The Cardinals can be explosive. The Eagles’ defense can be down right scary.
 
“We’ve been playing well the last six, seven games,” Eagles’ defensive coordinator Jimmy Johnson said. “I’m very proud of these guys. They never quit. The biggest thing we wanted to focus on was no long runs from the Giants and keep them out of the end zone. We added a couple of blitzes here and there, but we’re two teams that really know each other. That’s a very good offense over there.”
 
David Akers established a new NFL record with 18-straight postseason field goals and exorcising his personal demons of Giants Stadium.
 
There were five lead changed—the last a 13-11 Eagles’ lead.
 
Kevin Curtis had to erase a smudge of his own, when he dropped what looked like a clear touchdown early in the third quarter.

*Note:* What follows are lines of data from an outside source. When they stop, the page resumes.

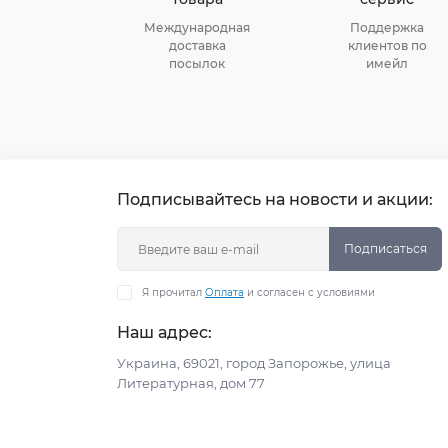
Международная
Поддержка
доставка
клиентов по
посылок
имейл
Подписывайтесь на новости и акции:
Подписаться
Я прочитал
Оплата
и согласен с условиями
Наш адрес:
Украина, 69021, город Запорожье, улица
Литературная, дом 77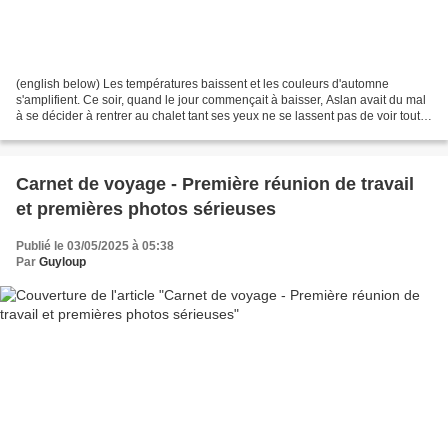
(english below) Les températures baissent et les couleurs d'automne
s'amplifient. Ce soir, quand le jour commençait à baisser, Aslan avait du mal
à se décider à rentrer au chalet tant ses yeux ne se lassent pas de voir toute
cette beauté naissante. Pourtant,...
Carnet de voyage - Première réunion de travail
et premières photos sérieuses
Publié le 03/05/2025 à 05:38
Par
Guyloup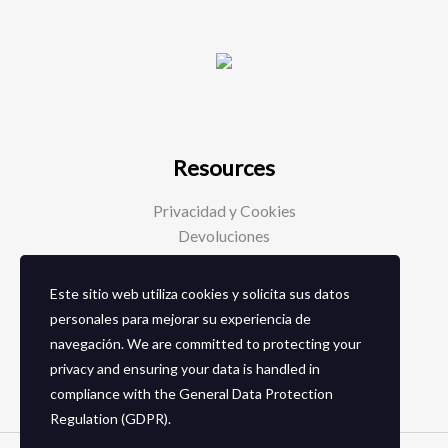
Resources
Privacidad y Cookies
Devoluciones
Este sitio web utiliza cookies y solicita sus datos
Social Media
personales para mejorar su experiencia de
navegación. We are committed to protecting your
Facebook
privacy and ensuring your data is handled in
Instagram
compliance with the
General Data Protection
Regulation (GDPR)
.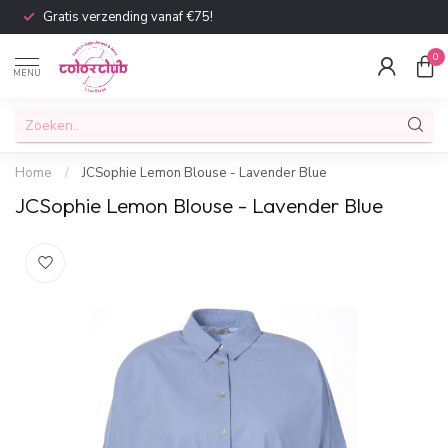
Gratis verzending vanaf €75!
0
MENU
Home
/
JCSophie Lemon Blouse - Lavender Blue
JCSophie Lemon Blouse - Lavender Blue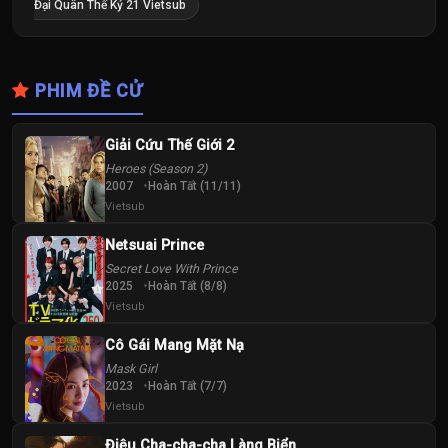
Đại Quân Thế Kỷ 21 Vietsub
PHIM ĐỀ CỬ
Giải Cứu Thế Giới 2
Heroes (Season 2)
2007
Hoàn Tất (11/11)
Vietsub
Netsuai Prince
Secret Love With Prince
2025
Hoàn Tất (8/8)
Vietsub
Cô Gái Mang Mặt Nạ
Mask Girl
2023
Hoàn Tất (7/7)
Vietsub
Điệu Cha-cha-cha Làng Biển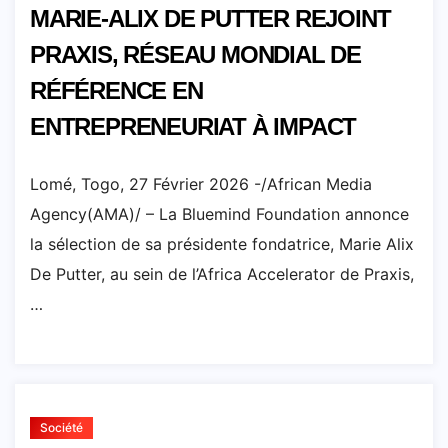
MARIE-ALIX DE PUTTER REJOINT
PRAXIS, RÉSEAU MONDIAL DE
RÉFÉRENCE EN
ENTREPRENEURIAT À IMPACT
Lomé, Togo, 27 Février 2026 -/African Media
Agency(AMA)/ – La Bluemind Foundation annonce
la sélection de sa présidente fondatrice, Marie Alix
De Putter, au sein de l’Africa Accelerator de Praxis,
…
Société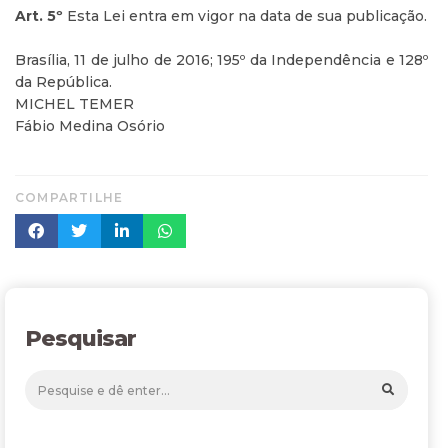
Art. 5º
Esta Lei entra em vigor na data de sua publicação.
Brasília, 11 de julho de 2016; 195º da Independência e 128º
da República.
MICHEL TEMER
Fábio Medina Osório
COMPARTILHE
Pesquisar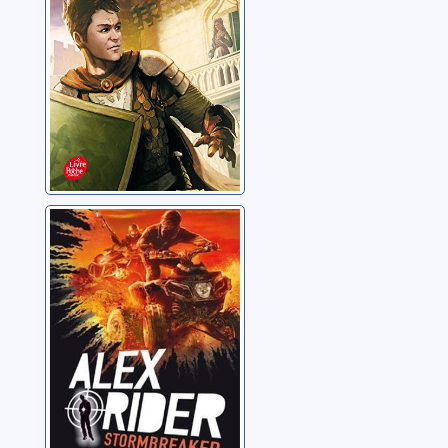
Alex Rider: 01:
Stormbreaker
Horowitz, Anthony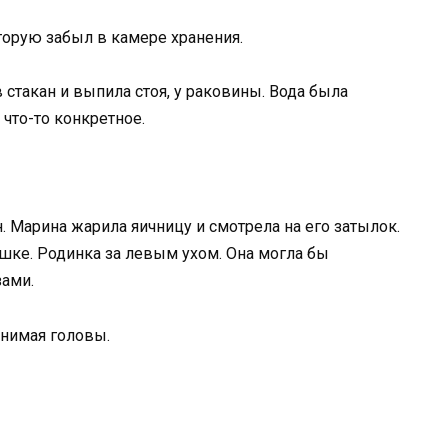
торую забыл в камере хранения.
 стакан и выпила стоя, у раковины. Вода была
 что-то конкретное.
. Марина жарила яичницу и смотрела на его затылок.
шке. Родинка за левым ухом. Она могла бы
зами.
днимая головы.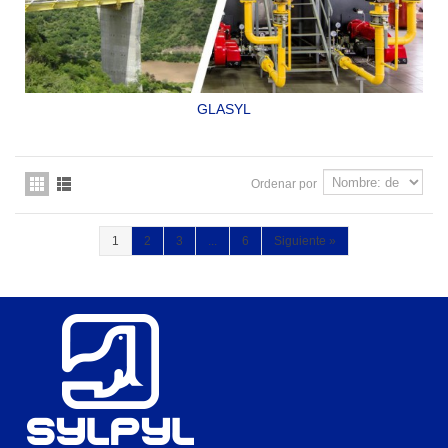
GLASYL
ACABADO EPOXICO
CATALIZADO ECONÓMICO PARA
USO GENERAL.
SYLPYL 100
Ordenar por
1
2
3
...
6
Siguiente
»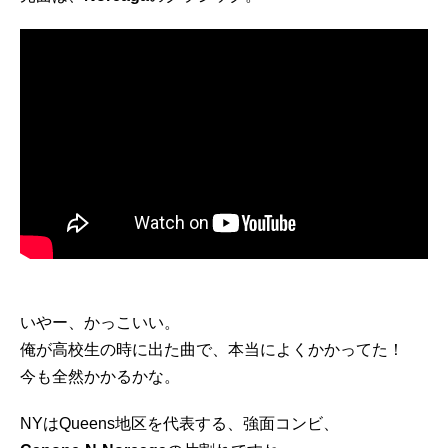
いやー、かっこいい。
俺が高校生の時に出た曲で、本当によくかかってた！
今も全然かかるかな。
NYはQueens地区を代表する、強面コンビ、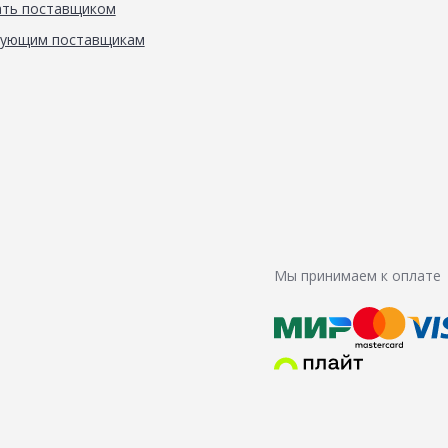
ать поставщиком
вующим поставщикам
Мы принимаем к оплате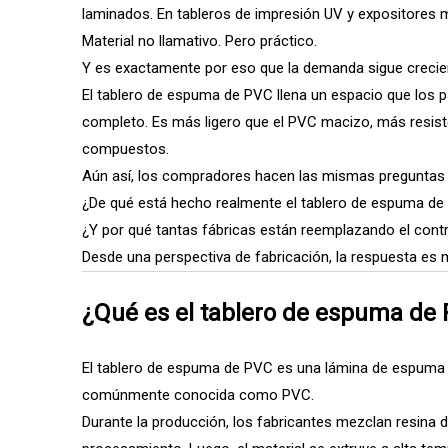
laminados. En tableros de impresión UV y expositores m
Material no llamativo. Pero práctico.
Y es exactamente por eso que la demanda sigue crecie
El tablero de espuma de PVC llena un espacio que los p
completo. Es más ligero que el PVC macizo, más resis
compuestos.
Aún así, los compradores hacen las mismas preguntas 
¿De qué está hecho realmente el tablero de espuma d
¿Y por qué tantas fábricas están reemplazando el cont
Desde una perspectiva de fabricación, la respuesta es 
¿Qué es el tablero de espuma de
El tablero de espuma de PVC es una lámina de espuma ríg
comúnmente conocida como PVC.
Durante la producción, los fabricantes mezclan resina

From then now, Curtis played like a man possessed, making a difficult catch on a slant between two Giants’ defenders on the same series—resulting in an Akers’ 35-yard field goal.
 
“I can’t believe I dropped it,” Curtis said. “Oh man, I was doing more than kicking myself after that. That would be a little bit of an understatement. But winning takes all that away. I wanted to be able to come back for these guys. I didn’t want to let them down.”
 
It seems no one wants to let anyone down.
 
“No one does,” Patterson said. “I know we starting to get some credit for what we do up front. But that’s not important to us. What’s important is what are teammates think and getting us to the big show.”
 
Don’t look now, but the Eagles are one game away.